▶ [Stored data]:
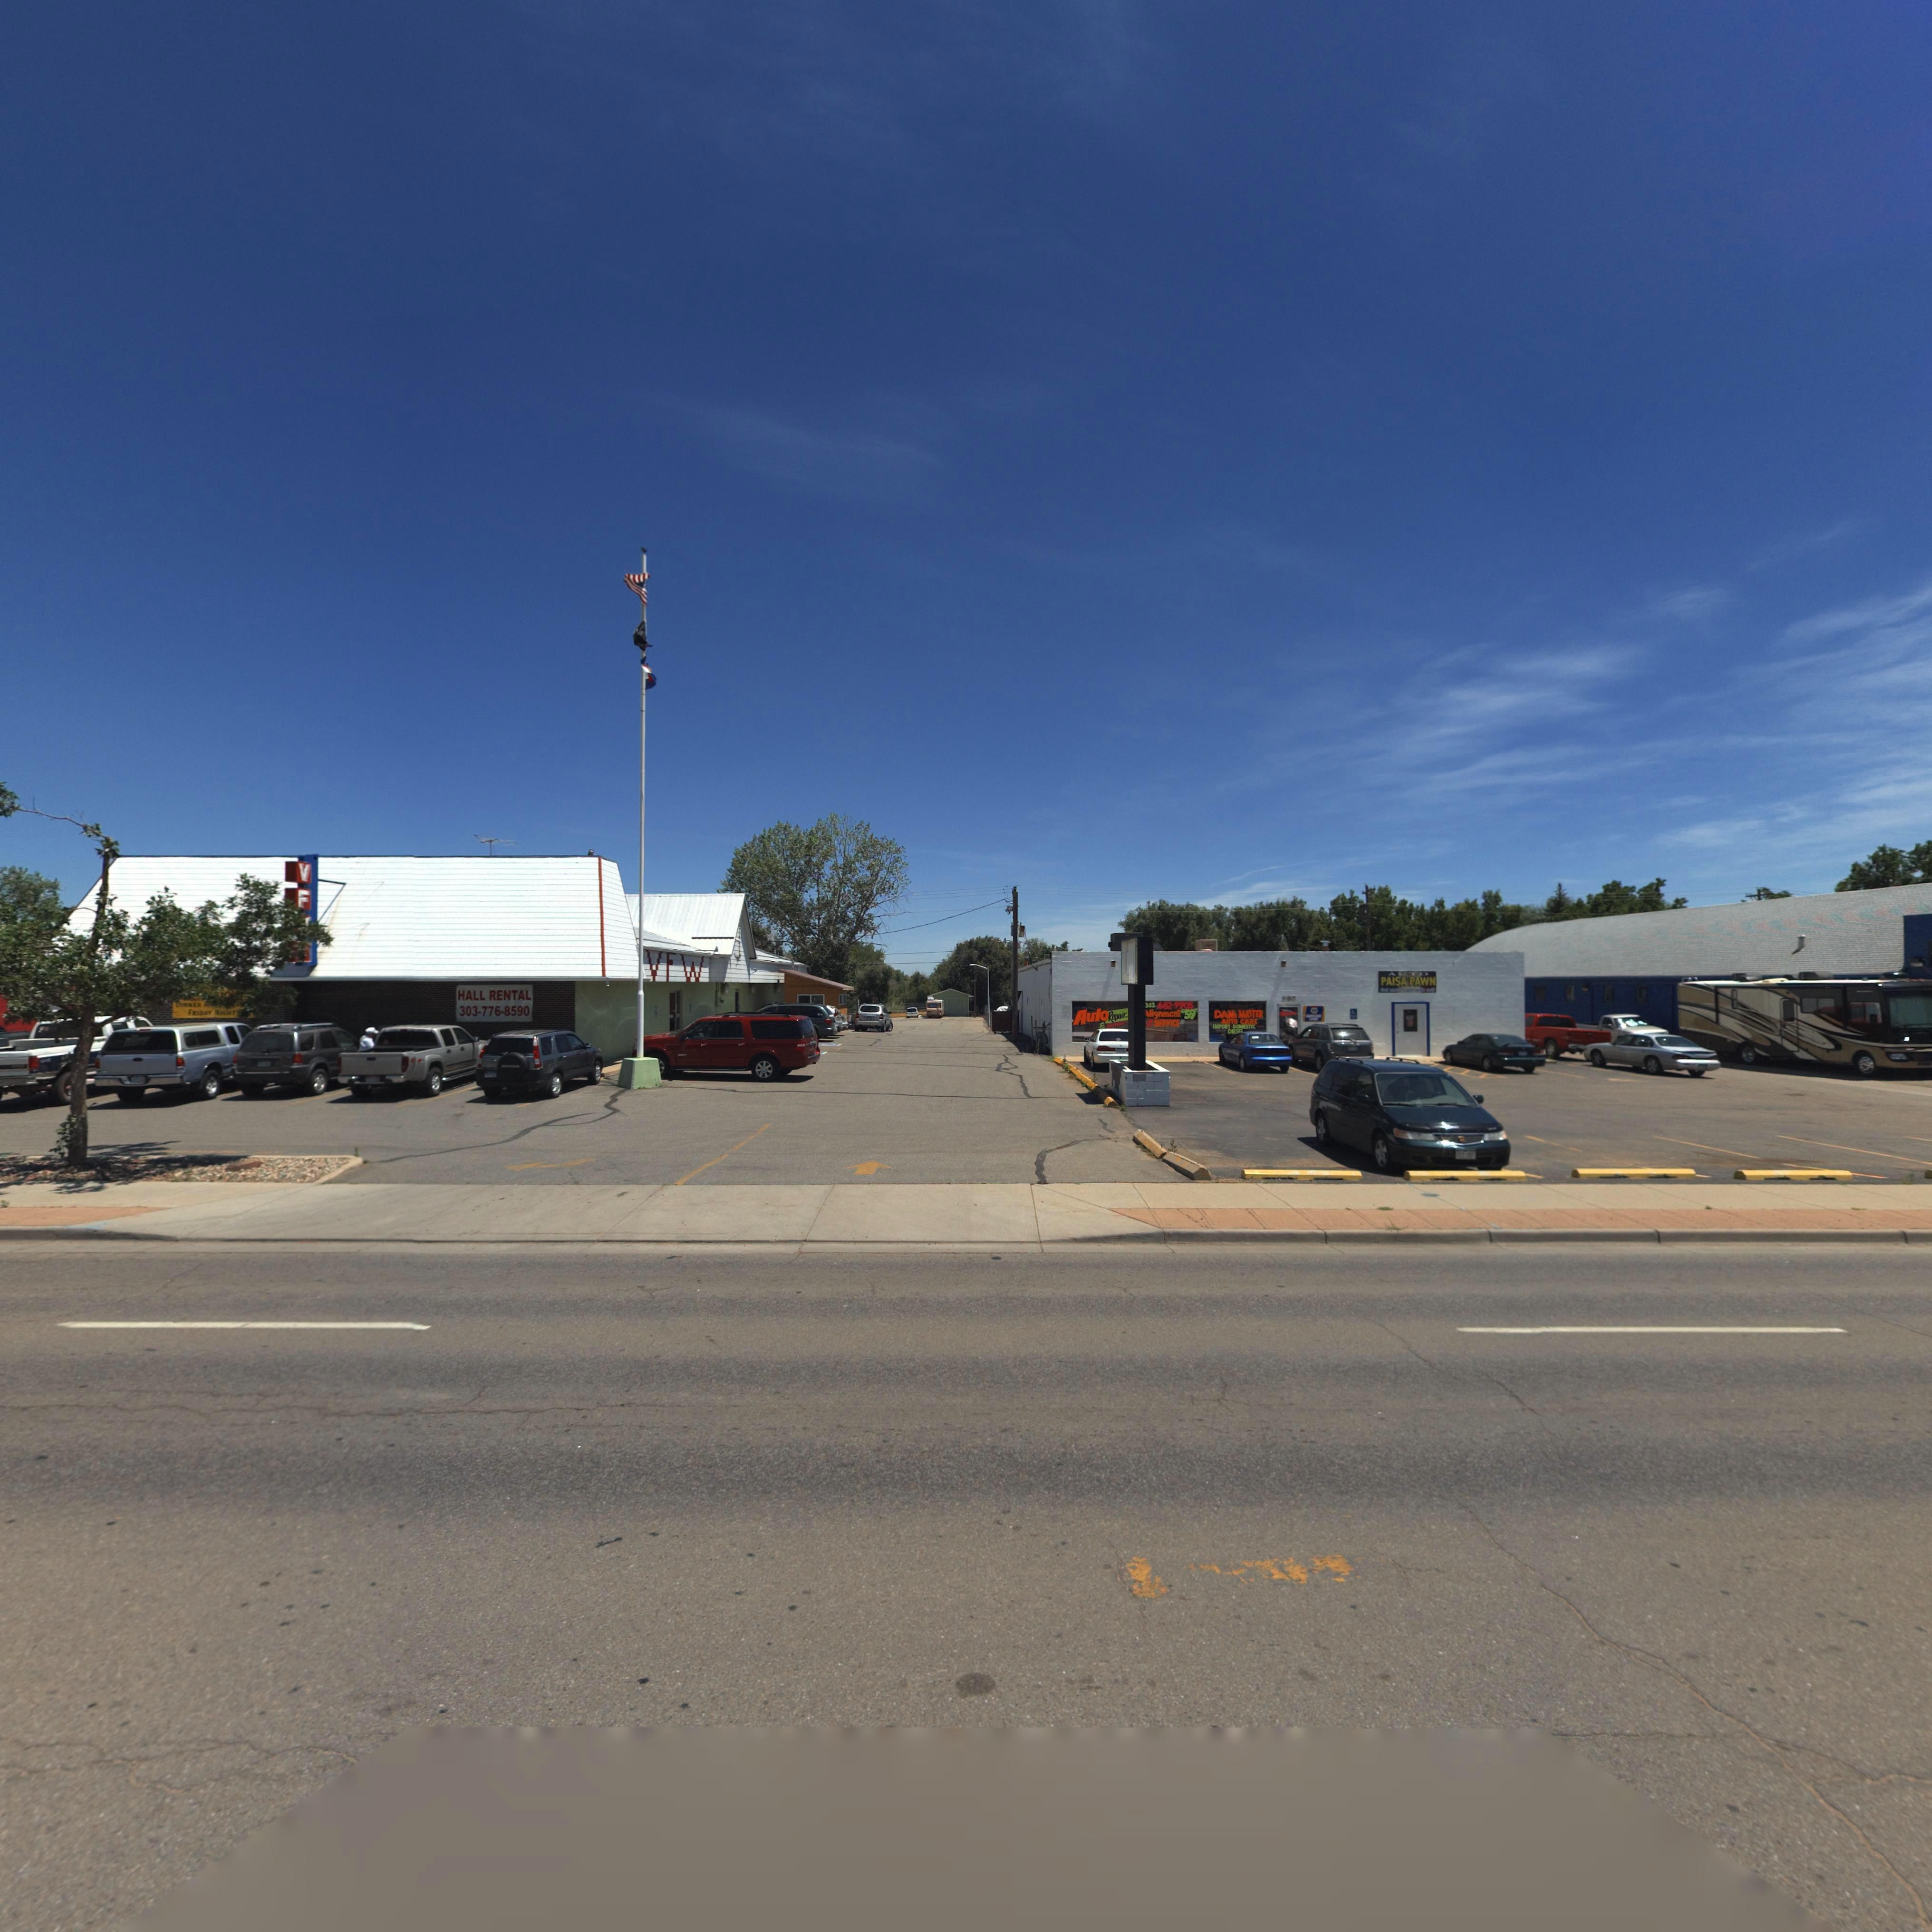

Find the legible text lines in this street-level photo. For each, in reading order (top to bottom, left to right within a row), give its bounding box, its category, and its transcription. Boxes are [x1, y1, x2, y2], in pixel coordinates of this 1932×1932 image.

[297, 861, 311, 908] BusinessName: VF
[645, 949, 705, 983] BusinessName: VFW
[1387, 972, 1430, 976] BusinessName: AUTO
[1380, 976, 1436, 985] BusinessName: PAISA PAWN
[1281, 995, 1296, 1003] StreetNumber: 208
[459, 1006, 529, 1016] PhoneNumber: 303-776 8590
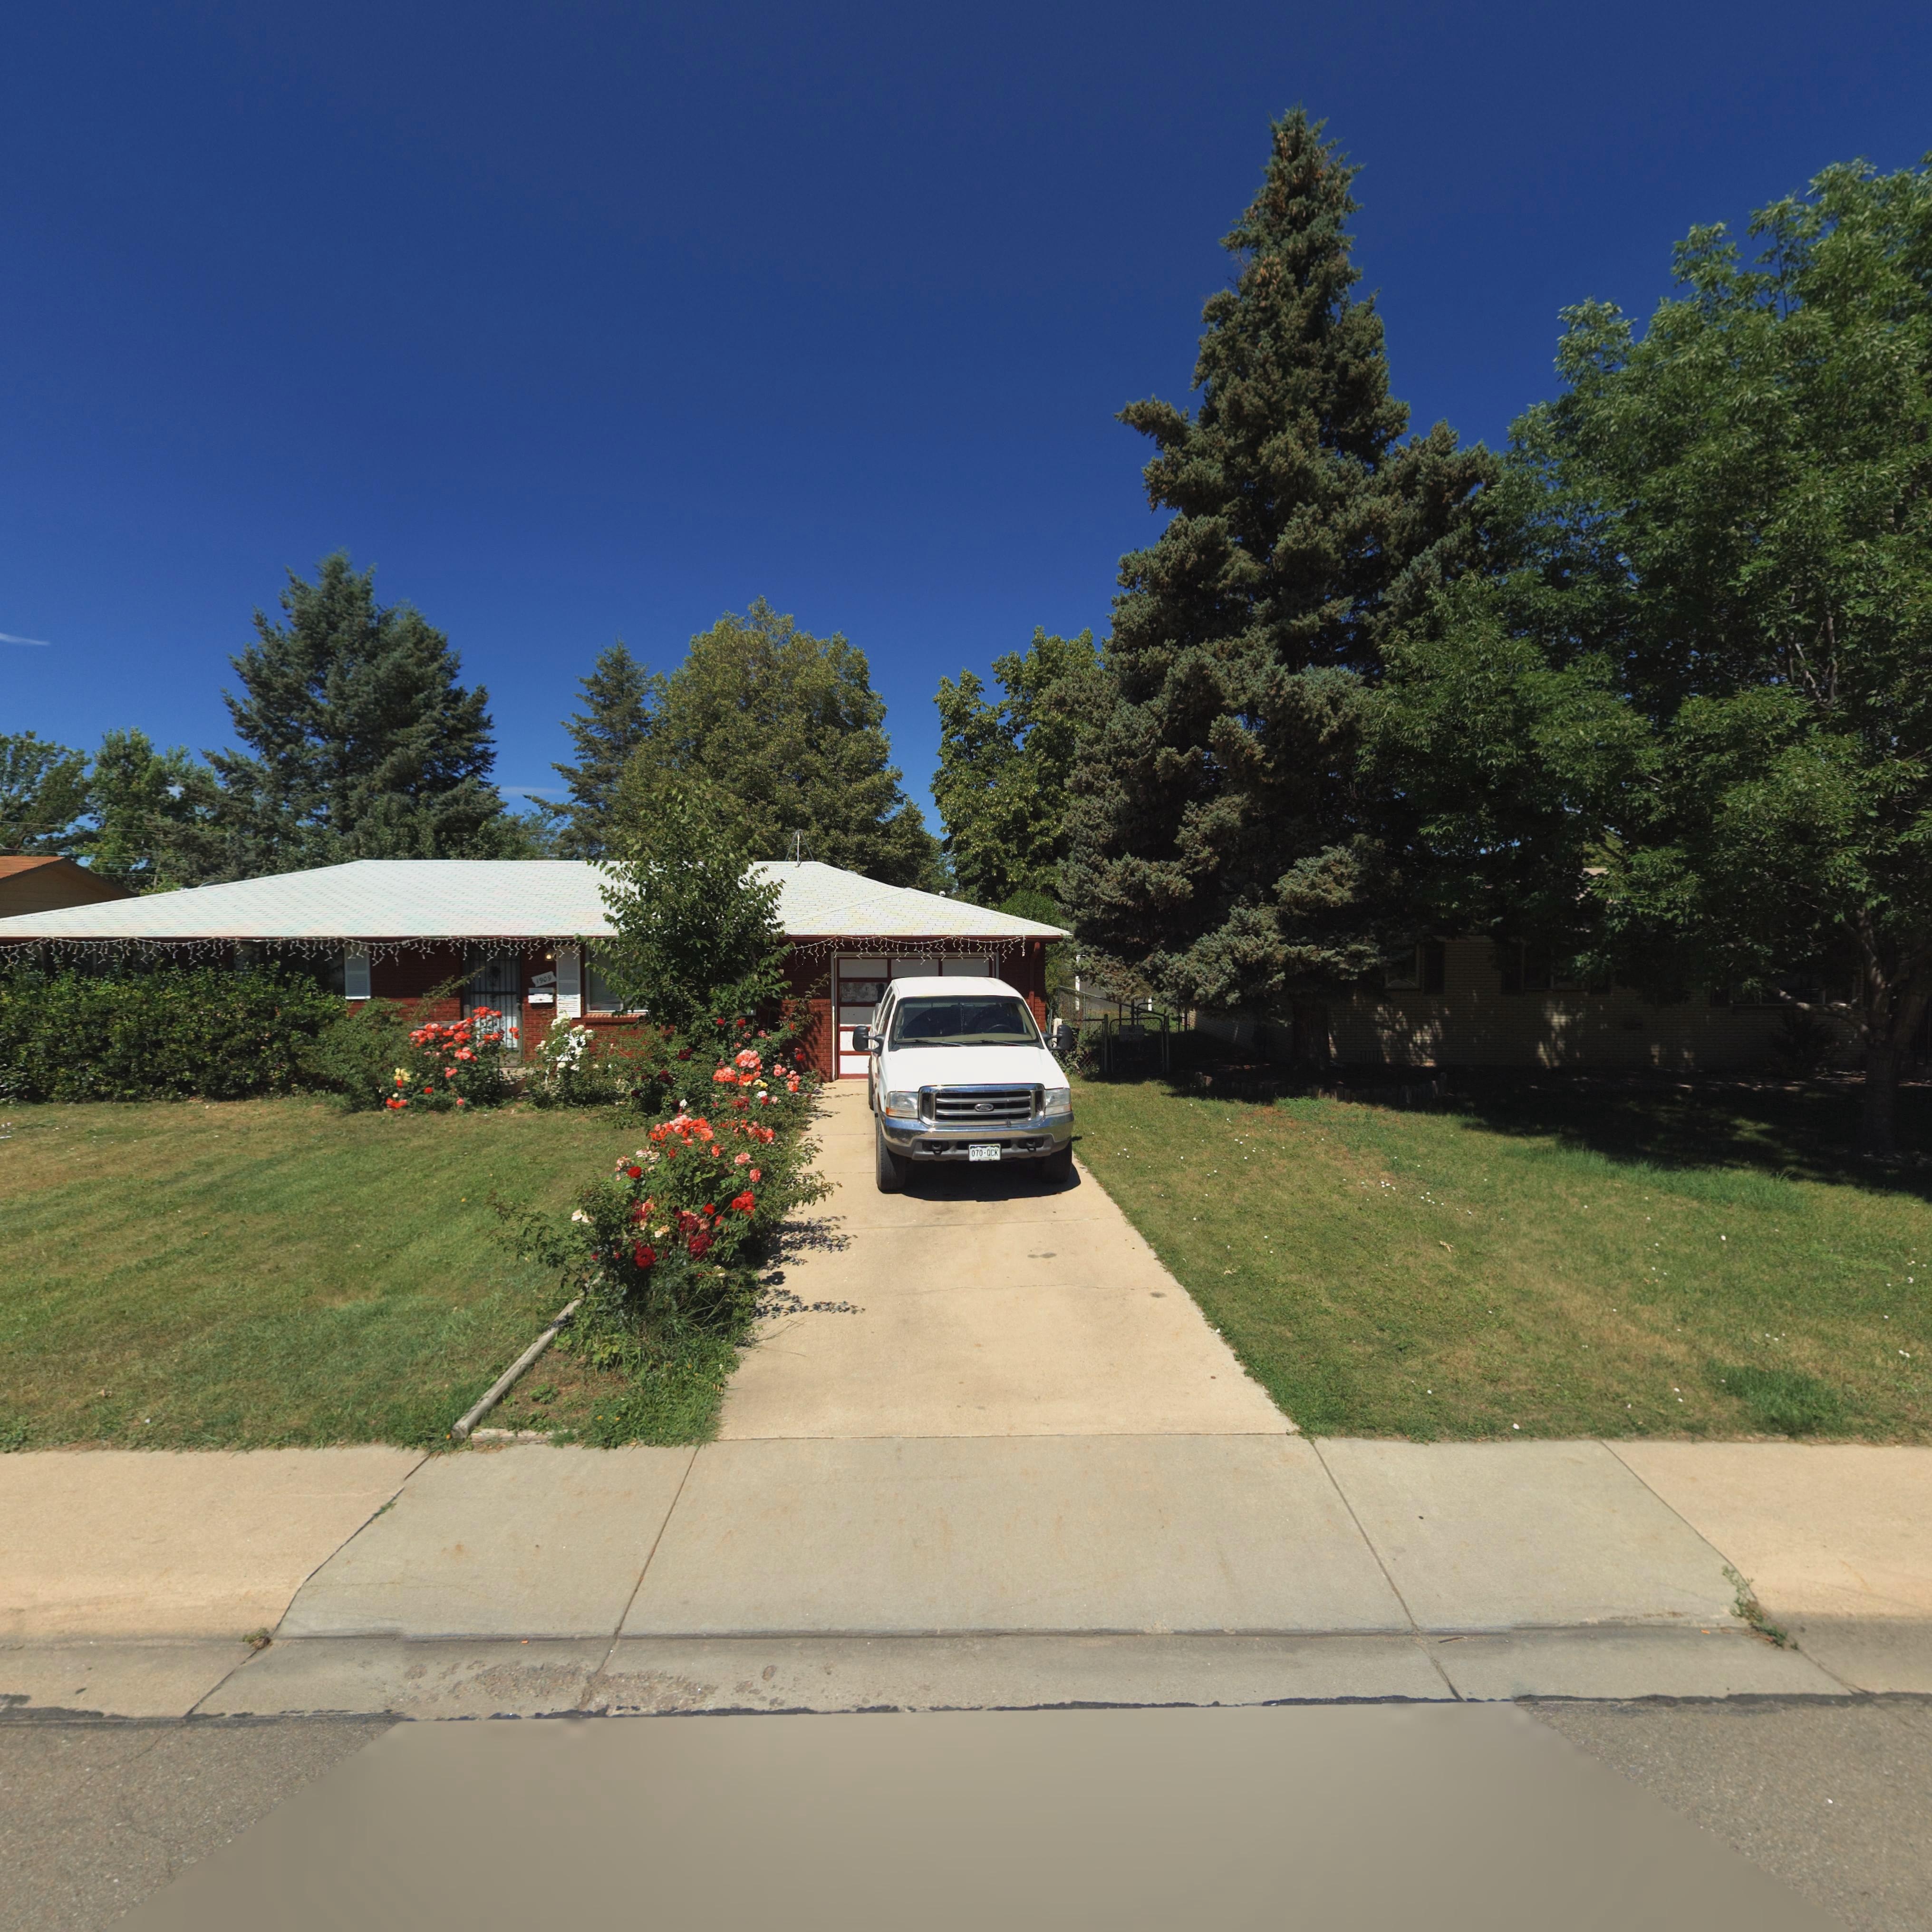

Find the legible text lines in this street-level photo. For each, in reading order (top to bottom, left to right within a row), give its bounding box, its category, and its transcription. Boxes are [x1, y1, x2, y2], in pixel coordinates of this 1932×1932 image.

[535, 974, 551, 984] StreetNumber: 1909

▶ [Your task]: Please copy out the material word for word, from its beginning through the line containing "[459, 1006, 529, 1016]", both ends included, leaving the pictures out.

▶ [Task answer]:
Find the legible text lines in this street-level photo. For each, in reading order (top to bottom, left to right within a row), give its bounding box, its category, and its transcription. Boxes are [x1, y1, x2, y2], in pixel coordinates of this 1932×1932 image.

[297, 861, 311, 908] BusinessName: VF
[645, 949, 705, 983] BusinessName: VFW
[1387, 972, 1430, 976] BusinessName: AUTO
[1380, 976, 1436, 985] BusinessName: PAISA PAWN
[1281, 995, 1296, 1003] StreetNumber: 208
[459, 1006, 529, 1016] PhoneNumber: 303-776 8590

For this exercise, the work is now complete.